I think this might be a movie whose reputation preceded it a little too well. Bogart's only Oscar, National Registry, color film shot on location (with clunky Technicolor cameras! in Africa! in 1951!) by the great John Huston, famous romance between Bogey and Hepburn, famously rough shooting conditions, not to mention the movie's longstanding unavailability on DVD (it recently came out both on DVD and BRD, which is how I saw it) -- I think it all added up to more hype than the poor movie could live up to. It definitely wasn't bad, at all, but I don't think this would make my list of Top Ten Bogart films. The decision to act is far too hasty, the descent into love too smooth and bump-free (c.f. the rocky romance between the gruff sailor and the prissy journalist in Lifeboat... very rare I give points to Hitchcock over Huston for characterization!). Plus, the stakes seemed inverted. The river, the leeches, the gin, the rapids, the engine, the rain: these all seemed legitimate and threatening, but they were tangents, side quests, nuisances along the path to victory. The actual confrontations with the Germans, both at Shona and against the Louisa, these feel too calculated, too easy, honestly a little bit ridiculous. And I've already said, there really was no hesitation on the parts of Rosie and Charlie, no regret or missteps. Once they kissed awkwardly they were as good as married -- in that 1951 movie way where "married" equals "completely frictionless and essentially one soul with two bodies and a lot of pet names."

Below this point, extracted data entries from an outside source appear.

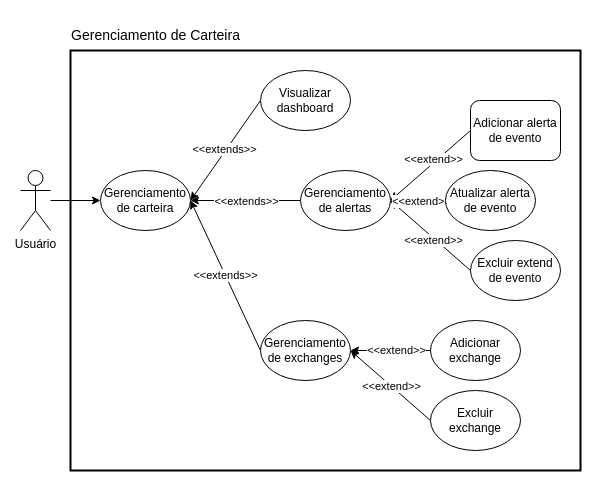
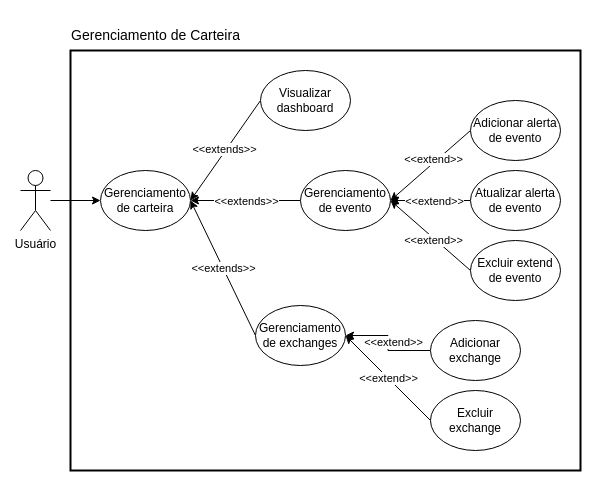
  <mxCell id="0" />
  <mxCell id="1" parent="0" />
  <mxCell id="2" value="" style="rounded=0;whiteSpace=wrap;html=1;fillColor=none;strokeWidth=2;" vertex="1" parent="1"><mxGeometry x="70" y="50" width="510" height="420" as="geometry" /></mxCell>
  <mxCell id="3" style="edgeStyle=orthogonalEdgeStyle;rounded=0;orthogonalLoop=1;jettySize=auto;html=1;" parent="1" source="4" target="20" edge="1"><mxGeometry relative="1" as="geometry" /></mxCell>
  <mxCell id="4" value="Usuário" style="shape=umlActor;verticalLabelPosition=bottom;verticalAlign=top;html=1;outlineConnect=0;" parent="1" vertex="1"><mxGeometry x="20" y="170" width="30" height="60" as="geometry" /></mxCell>
  <mxCell id="5" style="rounded=0;orthogonalLoop=1;jettySize=auto;html=1;exitX=0;exitY=0.5;exitDx=0;exitDy=0;entryX=1;entryY=0.5;entryDx=0;entryDy=0;" parent="1" source="7" target="20" edge="1"><mxGeometry relative="1" as="geometry" /></mxCell>
  <mxCell id="6" value="&amp;lt;&amp;lt;extends&amp;gt;&amp;gt;" style="edgeLabel;html=1;align=center;verticalAlign=middle;resizable=0;points=[];" parent="5" vertex="1" connectable="0"><mxGeometry y="-2" relative="1" as="geometry"><mxPoint as="offset" /></mxGeometry></mxCell>
  <mxCell id="7" value="Visualizar dashboard" style="ellipse;whiteSpace=wrap;html=1;" parent="1" vertex="1"><mxGeometry x="260" y="70" width="90" height="60" as="geometry" /></mxCell>
  <mxCell id="8" style="edgeStyle=orthogonalEdgeStyle;rounded=0;orthogonalLoop=1;jettySize=auto;html=1;exitX=0;exitY=0.5;exitDx=0;exitDy=0;entryX=1;entryY=0.5;entryDx=0;entryDy=0;" parent="1" source="10" target="26" edge="1"><mxGeometry relative="1" as="geometry" /></mxCell>
  <mxCell id="9" value="&amp;lt;&amp;lt;extend&amp;gt;&amp;gt;" style="edgeLabel;html=1;align=center;verticalAlign=middle;resizable=0;points=[];" parent="8" vertex="1" connectable="0"><mxGeometry relative="1" as="geometry"><mxPoint x="5" y="-1" as="offset" /></mxGeometry></mxCell>
  <mxCell id="10" value="Adicionar exchange" style="ellipse;whiteSpace=wrap;html=1;" parent="1" vertex="1"><mxGeometry x="430" y="320" width="90" height="60" as="geometry" /></mxCell>
  <mxCell id="11" style="rounded=0;orthogonalLoop=1;jettySize=auto;html=1;exitX=0;exitY=0.5;exitDx=0;exitDy=0;entryX=1;entryY=0.5;entryDx=0;entryDy=0;" parent="1" source="13" target="23" edge="1"><mxGeometry relative="1" as="geometry" /></mxCell>
  <mxCell id="12" value="&amp;lt;&amp;lt;extend&amp;gt;&amp;gt;" style="edgeLabel;html=1;align=center;verticalAlign=middle;resizable=0;points=[];" parent="11" vertex="1" connectable="0"><mxGeometry relative="1" as="geometry"><mxPoint x="2" y="-6" as="offset" /></mxGeometry></mxCell>
- <mxCell id="13" value="Adicionar alerta de evento" style="whiteSpace=wrap;html=1;rounded=1;" parent="1" vertex="1"><mxGeometry x="470" y="100" width="90" height="60" as="geometry" /></mxCell>
+ <mxCell id="13" value="Adicionar alerta de evento" style="ellipse;whiteSpace=wrap;html=1;" parent="1" vertex="1"><mxGeometry x="470" y="100" width="90" height="60" as="geometry" /></mxCell>
  <mxCell id="14" style="rounded=0;orthogonalLoop=1;jettySize=auto;html=1;exitX=0;exitY=0.5;exitDx=0;exitDy=0;entryX=1;entryY=0.5;entryDx=0;entryDy=0;" parent="1" source="16" target="23" edge="1"><mxGeometry relative="1" as="geometry" /></mxCell>
  <mxCell id="15" value="&amp;lt;&amp;lt;extend&amp;gt;&amp;gt;" style="edgeLabel;html=1;align=center;verticalAlign=middle;resizable=0;points=[];" parent="14" vertex="1" connectable="0"><mxGeometry relative="1" as="geometry"><mxPoint x="2" y="4" as="offset" /></mxGeometry></mxCell>
  <mxCell id="16" value="Excluir extend de evento" style="ellipse;whiteSpace=wrap;html=1;" parent="1" vertex="1"><mxGeometry x="470" y="240" width="90" height="60" as="geometry" /></mxCell>
  <mxCell id="17" style="edgeStyle=orthogonalEdgeStyle;rounded=0;orthogonalLoop=1;jettySize=auto;html=1;exitX=0;exitY=0.5;exitDx=0;exitDy=0;entryX=1;entryY=0.5;entryDx=0;entryDy=0;" parent="1" source="19" target="23" edge="1"><mxGeometry relative="1" as="geometry" /></mxCell>
  <mxCell id="18" value="&amp;lt;&amp;lt;extend&amp;gt;&amp;gt;" style="edgeLabel;html=1;align=center;verticalAlign=middle;resizable=0;points=[];" parent="17" vertex="1" connectable="0"><mxGeometry relative="1" as="geometry"><mxPoint x="3" as="offset" /></mxGeometry></mxCell>
- <mxCell id="19" value="Atualizar alerta de evento" style="ellipse;whiteSpace=wrap;html=1;" parent="1" vertex="1"><mxGeometry x="445" y="170" width="90" height="60" as="geometry" /></mxCell>
+ <mxCell id="19" value="Atualizar alerta de evento" style="ellipse;whiteSpace=wrap;html=1;" parent="1" vertex="1"><mxGeometry x="470" y="170" width="90" height="60" as="geometry" /></mxCell>
  <mxCell id="20" value="Gerenciamento de carteira" style="ellipse;whiteSpace=wrap;html=1;" parent="1" vertex="1"><mxGeometry x="100" y="170" width="90" height="60" as="geometry" /></mxCell>
  <mxCell id="21" style="rounded=0;orthogonalLoop=1;jettySize=auto;html=1;exitX=0;exitY=0.5;exitDx=0;exitDy=0;entryX=1;entryY=0.5;entryDx=0;entryDy=0;" parent="1" source="23" target="20" edge="1"><mxGeometry relative="1" as="geometry" /></mxCell>
  <mxCell id="22" value="&amp;lt;&amp;lt;extends&amp;gt;&amp;gt;" style="edgeLabel;html=1;align=center;verticalAlign=middle;resizable=0;points=[];" parent="21" vertex="1" connectable="0"><mxGeometry relative="1" as="geometry"><mxPoint as="offset" /></mxGeometry></mxCell>
- <mxCell id="23" value="Gerenciamento de alertas" style="ellipse;whiteSpace=wrap;html=1;" parent="1" vertex="1"><mxGeometry x="300" y="170" width="90" height="60" as="geometry" /></mxCell>
+ <mxCell id="23" value="Gerenciamento de evento" style="ellipse;whiteSpace=wrap;html=1;" parent="1" vertex="1"><mxGeometry x="300" y="170" width="90" height="60" as="geometry" /></mxCell>
  <mxCell id="24" style="rounded=0;orthogonalLoop=1;jettySize=auto;html=1;exitX=0;exitY=0.5;exitDx=0;exitDy=0;entryX=1;entryY=0.5;entryDx=0;entryDy=0;" parent="1" source="26" target="20" edge="1"><mxGeometry relative="1" as="geometry" /></mxCell>
  <mxCell id="25" value="&amp;lt;&amp;lt;extends&amp;gt;&amp;gt;" style="edgeLabel;html=1;align=center;verticalAlign=middle;resizable=0;points=[];" parent="24" vertex="1" connectable="0"><mxGeometry relative="1" as="geometry"><mxPoint as="offset" /></mxGeometry></mxCell>
- <mxCell id="26" value="Gerenciamento de exchanges" style="ellipse;whiteSpace=wrap;html=1;" parent="1" vertex="1"><mxGeometry x="260" y="320" width="90" height="60" as="geometry" /></mxCell>
+ <mxCell id="26" value="Gerenciamento de exchanges" style="ellipse;whiteSpace=wrap;html=1;" parent="1" vertex="1"><mxGeometry x="255" y="305" width="90" height="60" as="geometry" /></mxCell>
  <mxCell id="27" style="rounded=0;orthogonalLoop=1;jettySize=auto;html=1;exitX=0;exitY=0.5;exitDx=0;exitDy=0;entryX=1;entryY=0.5;entryDx=0;entryDy=0;" parent="1" source="29" target="26" edge="1"><mxGeometry relative="1" as="geometry" /></mxCell>
  <mxCell id="28" value="&amp;lt;&amp;lt;extend&amp;gt;&amp;gt;" style="edgeLabel;html=1;align=center;verticalAlign=middle;resizable=0;points=[];" parent="27" vertex="1" connectable="0"><mxGeometry relative="1" as="geometry"><mxPoint as="offset" /></mxGeometry></mxCell>
  <mxCell id="29" value="Excluir exchange" style="ellipse;whiteSpace=wrap;html=1;" parent="1" vertex="1"><mxGeometry x="430" y="390" width="90" height="60" as="geometry" /></mxCell>
  <mxCell id="30" value="Gerenciamento de Carteira" style="text;html=1;align=center;verticalAlign=middle;resizable=0;points=[];autosize=1;strokeColor=none;fillColor=none;strokeWidth=1;fontSize=14;" vertex="1" parent="1"><mxGeometry x="60" y="20" width="190" height="30" as="geometry" /></mxCell>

Huston made the world real, though, and Bogart did his damnedest-best to inhabit a very complex but un-Bogart character, which is always a pleasure to watch. Seeing him play dumb, gassy, and meek is kind of fun, and they really made use of his awkward teeth and slightly goofball grin. Still, Treasure of the Sierra Madre has Bogart playing the other end of the spectrum of un-Bogart-esque, wherein he is cruel, charmless, and creepy, and that's also John Huston and that I believed more than this. Maybe because it lacked the hamstrung romance. Huston seems better at manly adventures and urban male psyche stories than he does at believable love stories. Or at least the stuff I've seen. Anyway, I've rambled, and criticized a classic harshly, but it was good and I'm glad I've seen it. It just got stuck in the massive shadow of its own legend, and frankly I've seen all these players do better, is all.